Furthermore, the premise of individuals’ limited cognitive abilities and limited attention has been addressed since Simon (1955). People tend to pay more attention to salient factors or ignore some available information. Considerations of inattention have given rise to many alternative decision rules of utility maximization, including elimination-by-aspect (Tversky 1972), lexicographic rules (Tversky 1969), and satisficing (Simon 1959).

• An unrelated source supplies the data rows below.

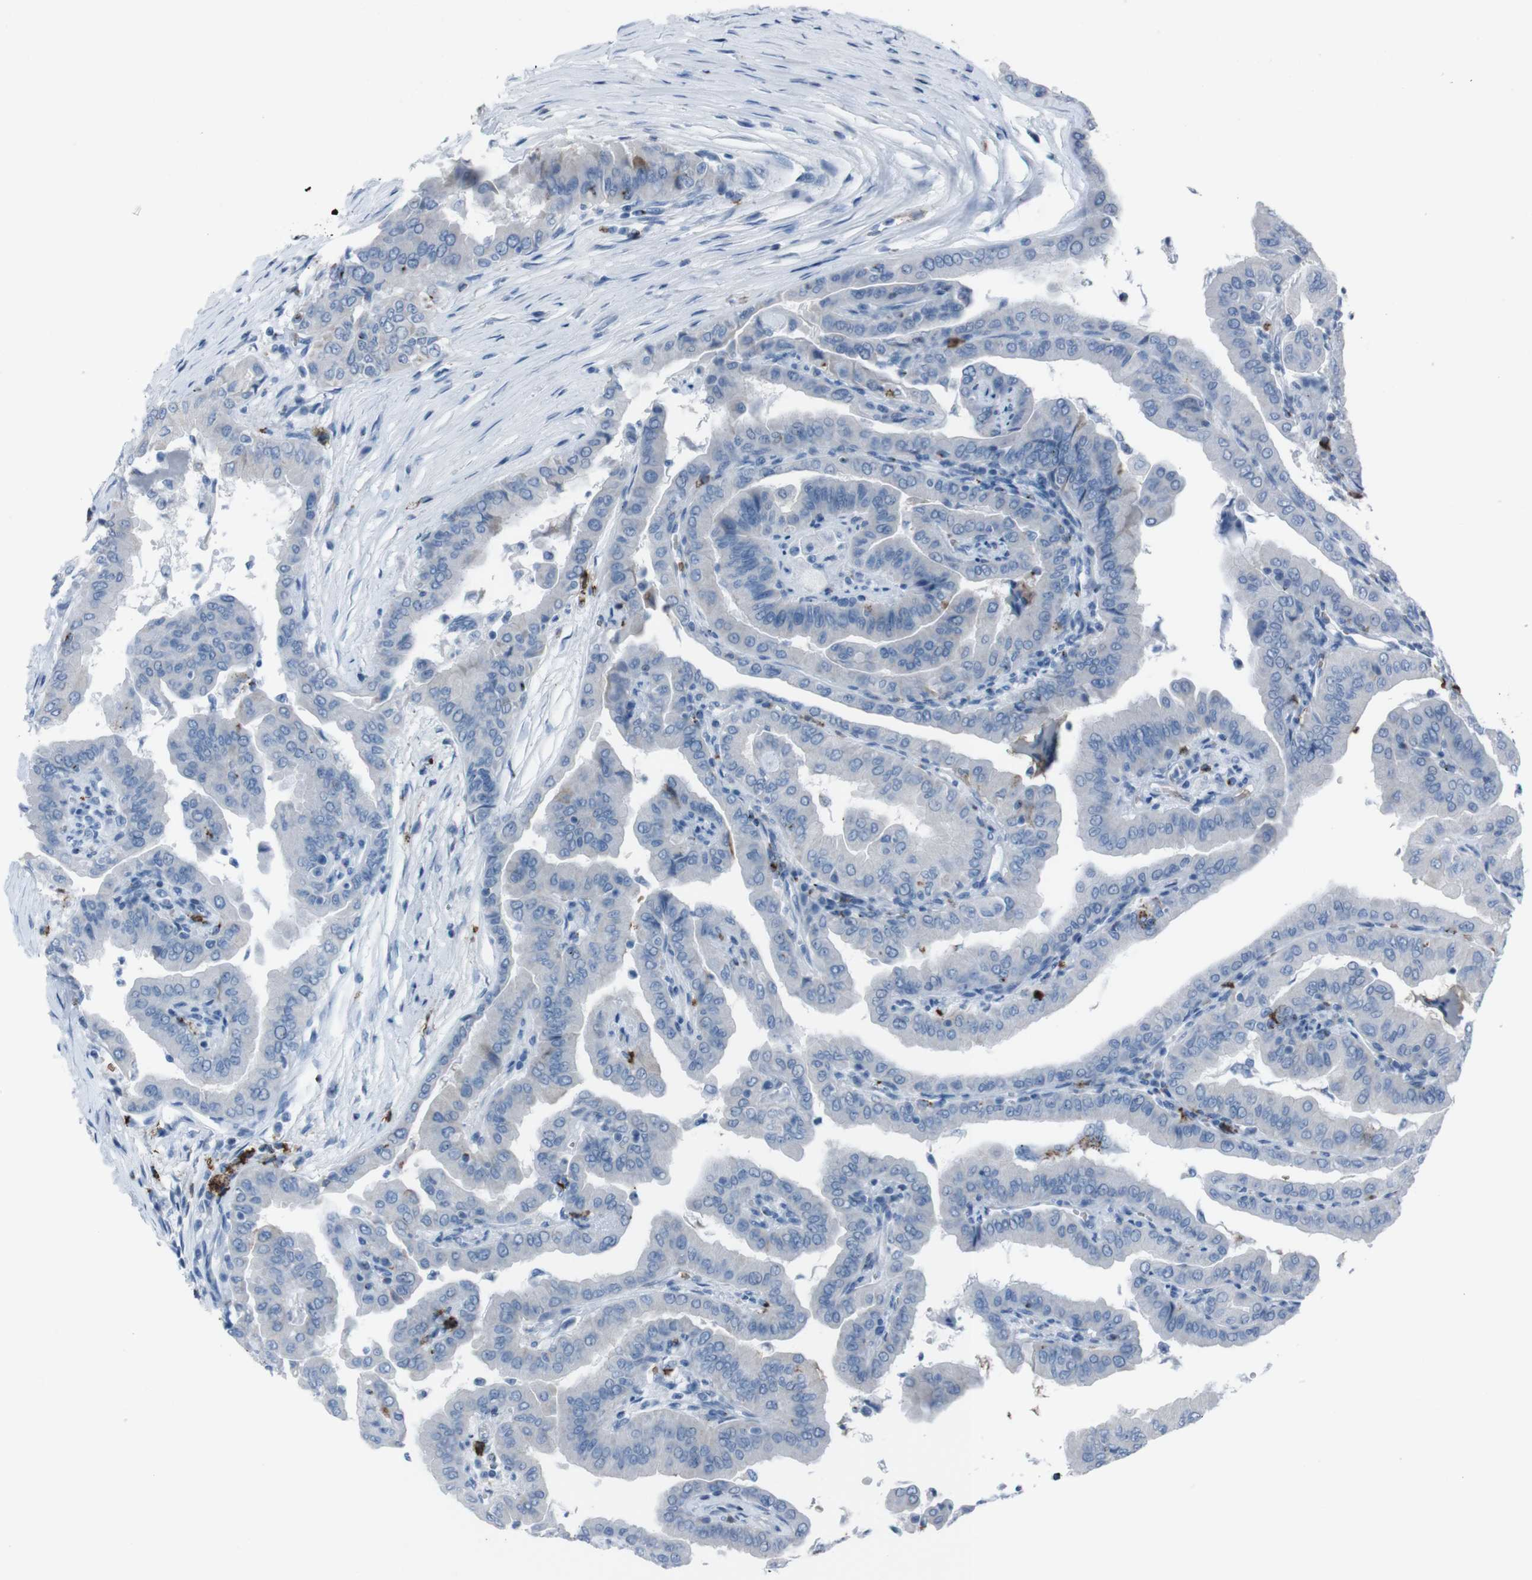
{"staining": {"intensity": "negative", "quantity": "none", "location": "none"}, "tissue": "thyroid cancer", "cell_type": "Tumor cells", "image_type": "cancer", "snomed": [{"axis": "morphology", "description": "Papillary adenocarcinoma, NOS"}, {"axis": "topography", "description": "Thyroid gland"}], "caption": "Immunohistochemistry (IHC) of thyroid cancer displays no expression in tumor cells.", "gene": "ST6GAL1", "patient": {"sex": "male", "age": 33}}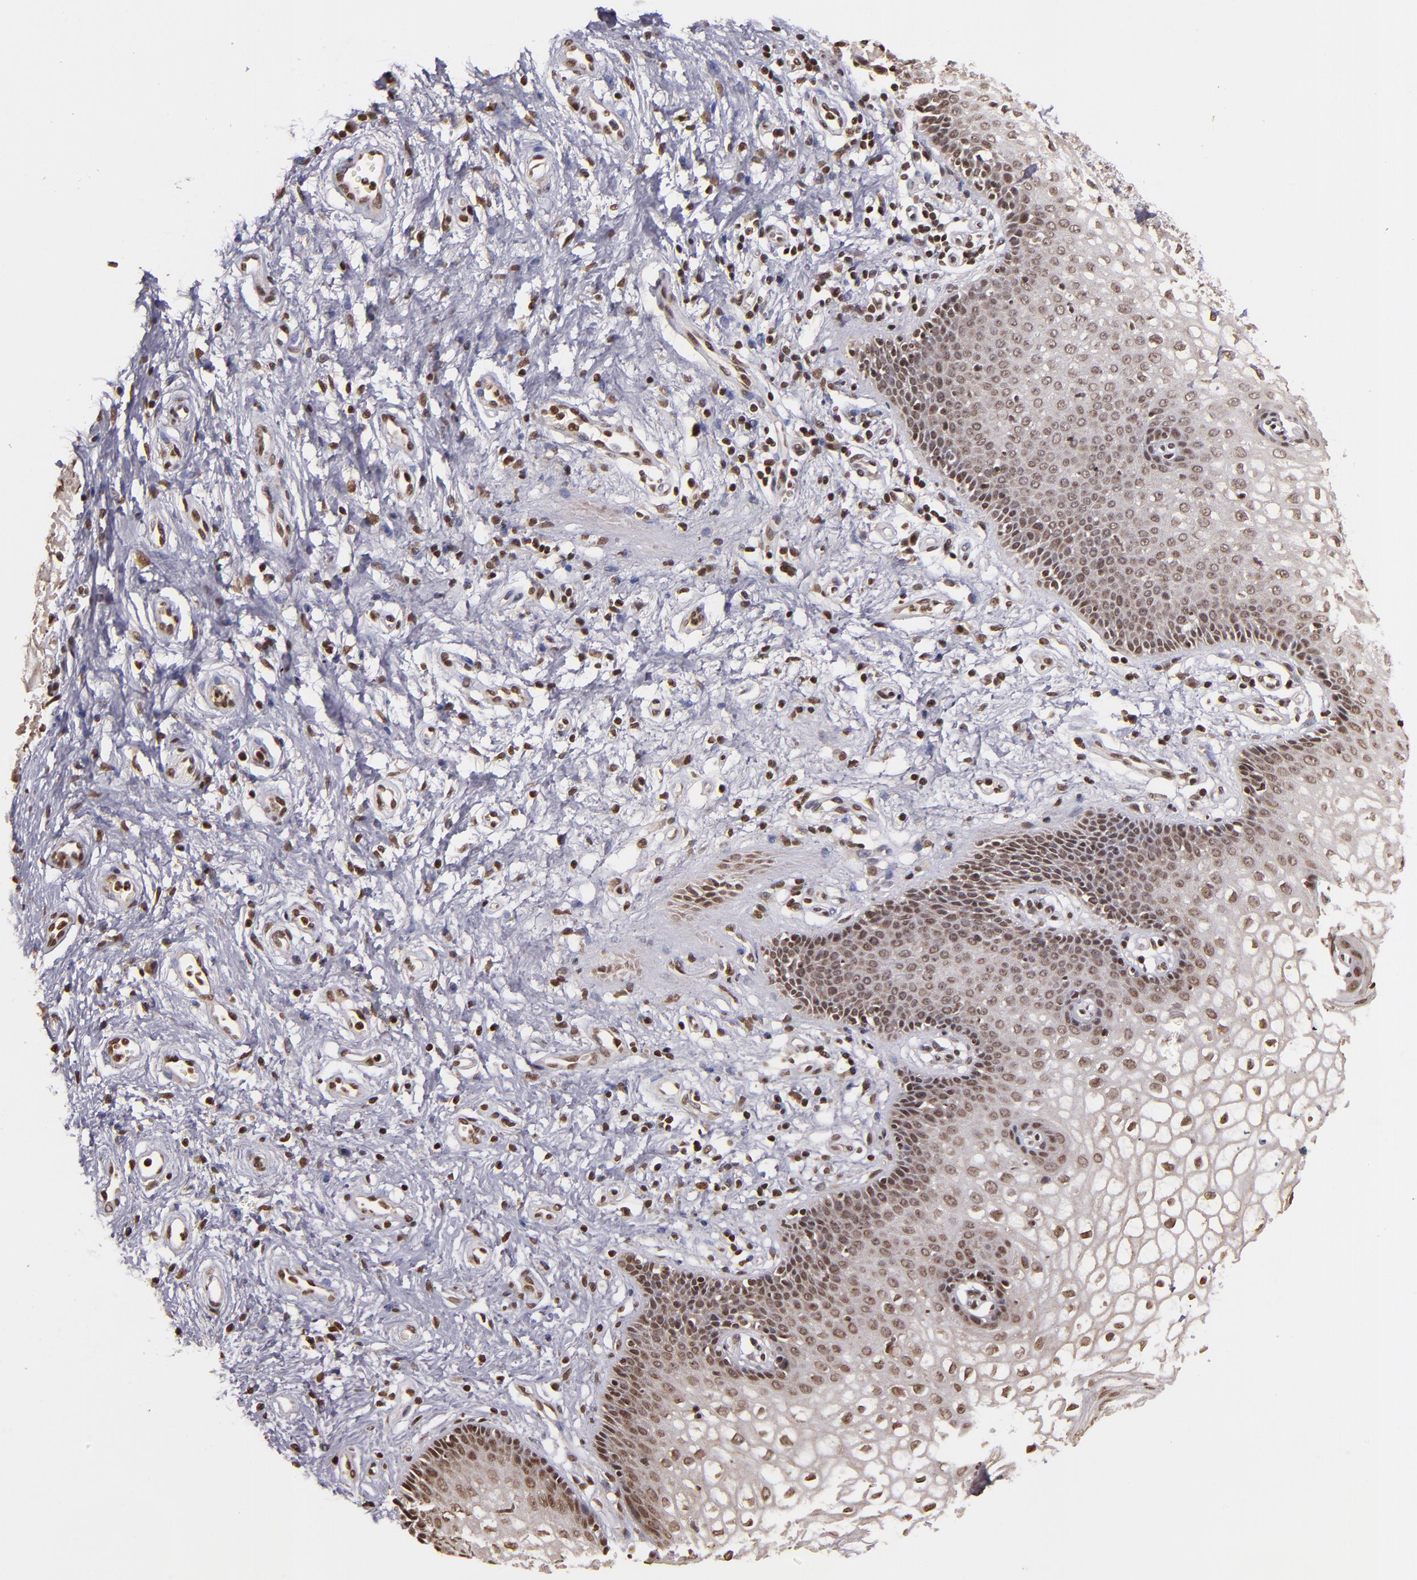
{"staining": {"intensity": "moderate", "quantity": "25%-75%", "location": "nuclear"}, "tissue": "vagina", "cell_type": "Squamous epithelial cells", "image_type": "normal", "snomed": [{"axis": "morphology", "description": "Normal tissue, NOS"}, {"axis": "topography", "description": "Vagina"}], "caption": "IHC micrograph of normal vagina: human vagina stained using immunohistochemistry (IHC) exhibits medium levels of moderate protein expression localized specifically in the nuclear of squamous epithelial cells, appearing as a nuclear brown color.", "gene": "CUL3", "patient": {"sex": "female", "age": 34}}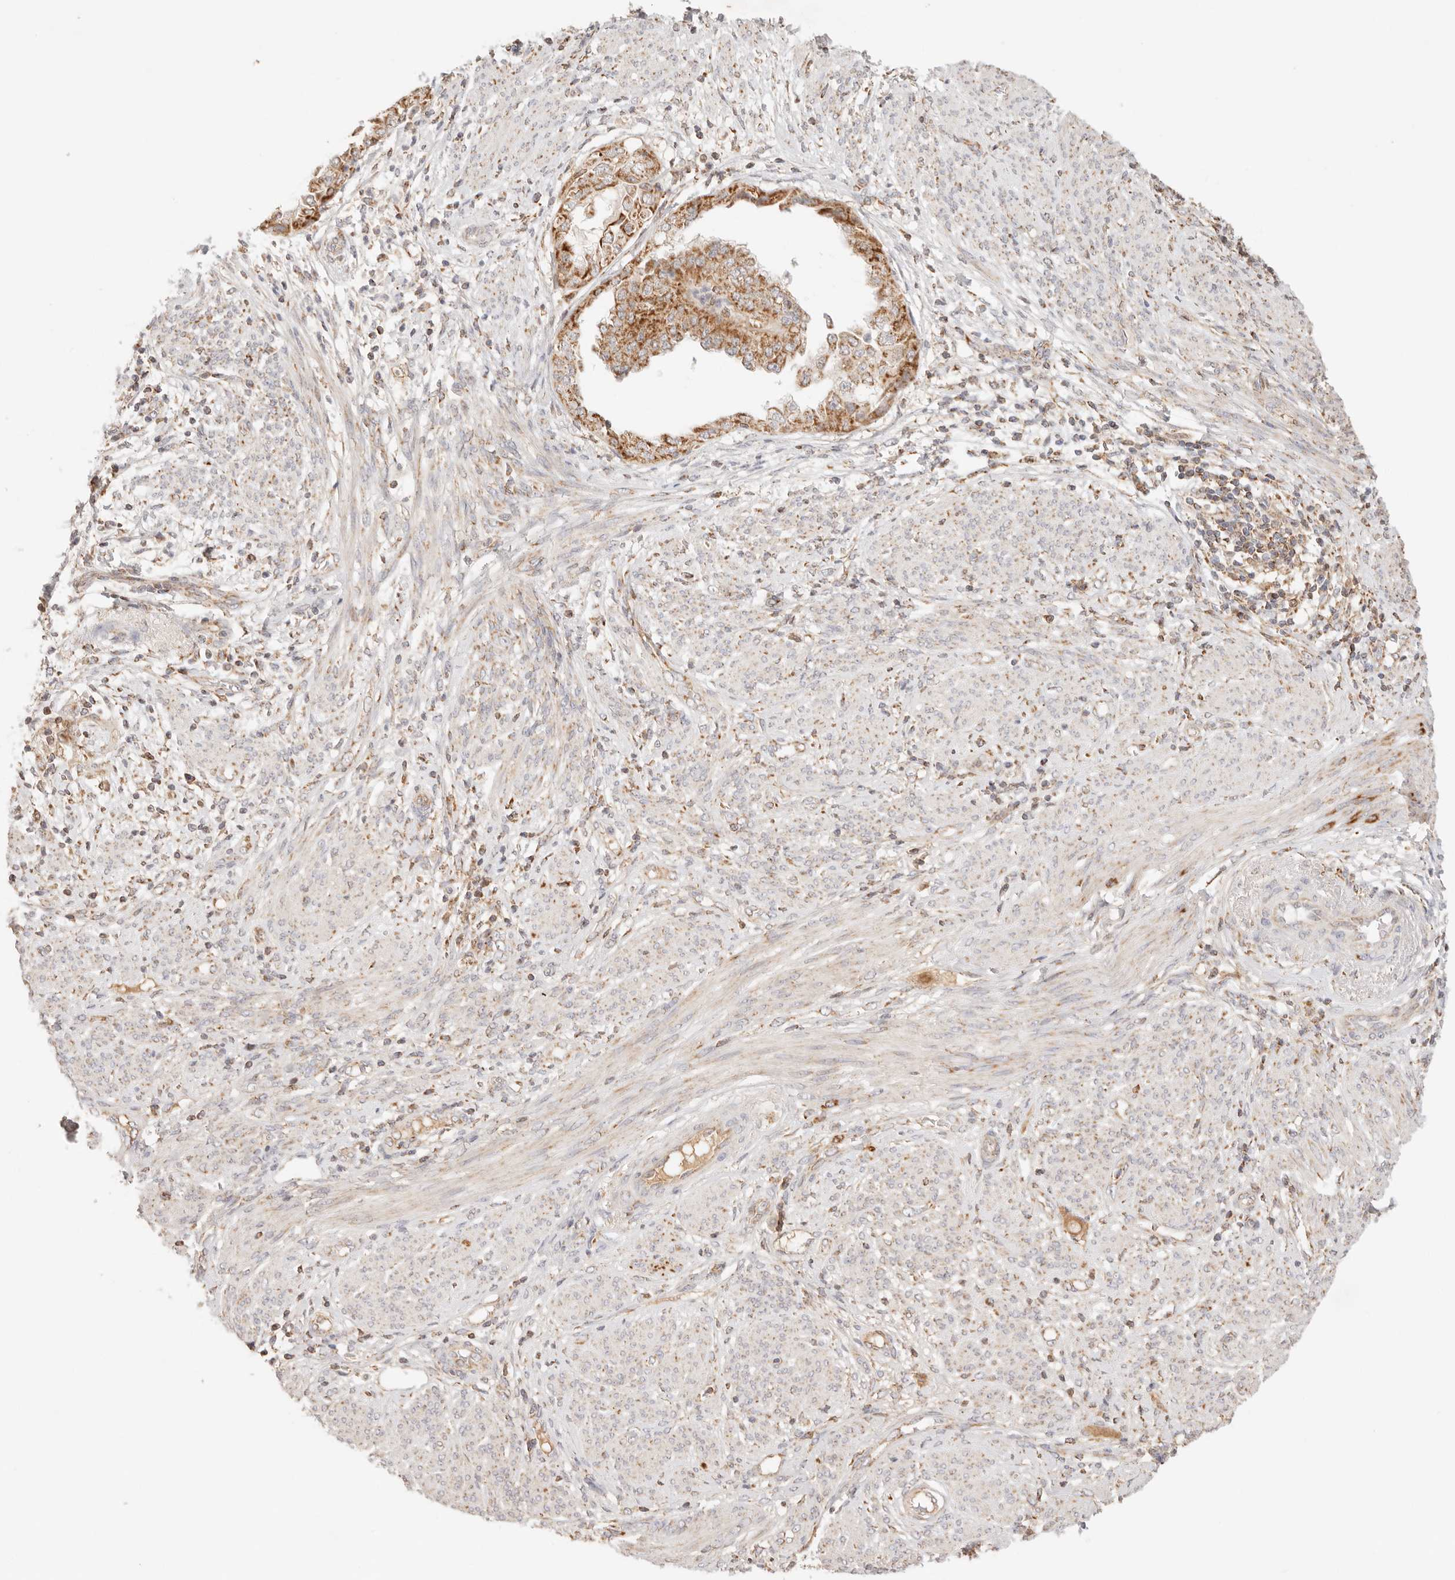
{"staining": {"intensity": "moderate", "quantity": ">75%", "location": "cytoplasmic/membranous"}, "tissue": "endometrial cancer", "cell_type": "Tumor cells", "image_type": "cancer", "snomed": [{"axis": "morphology", "description": "Adenocarcinoma, NOS"}, {"axis": "topography", "description": "Endometrium"}], "caption": "IHC of endometrial cancer (adenocarcinoma) shows medium levels of moderate cytoplasmic/membranous positivity in about >75% of tumor cells.", "gene": "COA6", "patient": {"sex": "female", "age": 85}}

Subsequently, studies investigating persuasion effects have largely disputed the assumption that rational agents are aware of the incentives of information providers (e.g., firms or politicians) and that they consider them when making decisions.

Moreover, individuals’ attitudes and behaviors might be subjected to social pressure (DellaVigna et al. 2012) or social influence, i.e., pressure from their reference group (e.g., peers or family).

Finally, emotions are largely neglected by standard economic theory. However, emotions, including visceral influences, e.g., hunger or thirst (Loewenstein 1996), anticipatory emotions, e.g., anxiety or fear, and anticipated emotions, e.g., regret (Loewenstein et al. 2001), have been shown to drive consumer behavior.